The Mendenhall Glacier is quite a bit different than Hubbard Glacier. While Hubbard Glacier’s river of ice flows for 76 miles down to the sea from its vast ice fields in Mt. Logan and Mt. Hubbard, the Mendenhall Glacier flows 13.5 miles from the Juneau Ice field to Mendenhall Lake. The Mendenhall Glacier is retreating as opposed to Hubbard Glacier which has continued to advance for about a century.
To the right of the Mendenhall Glacier is Nuggett Falls, a waterfall that drops in two tiers of 99 feet and 278 feet onto a sandbar in Mendenhall Lake. If you visit the Mendenhall Glacier and have extra time, the area has several trails worth exploring. In addition, don’t miss the opportunity to touch the Mendenhall Glacier ice in the Visitor Center
Our last stop on our Juneau excursion was a relaxing one as we headed to the Alaskan Brewery for a tour of the facility and the brewery process. We sampled several of the beers brewed in Juneau, including our favorites, Alaskan Amber beer and Alaskan White Ale. Unfortunately it’s hard to get Alaskan beers east of Michigan, one more reason for a return trip to Alaska.
Ketchikan, our final stop on the cruise, has been called the totem pole capital of the world. Thanks to the three tribes of Northwest Coast Indians, including the Tlingit tribe, hand-carved colorful replicas of totem poles decorate the city’s streets and parks.
In Ketchikan, we experienced a wilderness exploration and crab feast along the coast in historic George Inlet Lodge. The crab feast started with a smoked salmon appetizer, and fresh romaine salad, topped with mandarin oranges and tossed in homemade oriental dressing. The main course followed with steaming hot Dungeness crab (as much crab, dipped in drawn butter, as you wanted!) and baby red potatoes, followed by a special Alaskan homemade blueberry cheesecake.
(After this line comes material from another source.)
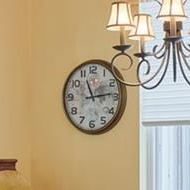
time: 11:13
A walk around the lodge helped us digest the crab feast and prepare for the next part of our excursion. A 450-horsepower floatplane skimmed over the inlet next to the lodge, landed lightly in the water and pulled up next to the lodge’s dock. After five of us piled in, the floatplane soared upward, gliding over mountain ranges. We witnessed a vast wilderness landscape, including secluded mining towns and remote logging camps before landing on water back near the docks and our ship in Ketchikan.
When our voyage ended, we had traveled 2,045 nautical miles in seven days. We discovered the magnificence and the raw natural power of glaciers, tasted Alaskan cuisine, experienced Alaska’s rugged mountain ranges and logging camps from a floatplane, and explored the history and culture of the Tlingit tribe. Alaska truly is the last frontier.
If You Go:
Getting There: Alaska cruises generally leave from Vancouver or Seattle and range from seven to fourteen days long. (Some of the longer cruises originate out of San Francisco.) Our seven day Celebrity Cruises voyage departed and returned to Canada Place Cruise Ship Terminal in downtown Vancouver. Most Alaska cruises run from May through September.
By Air: Accessible from Vancouver International Airport. We took a 30 minute shuttle from the airport to the ship terminal in Vancouver.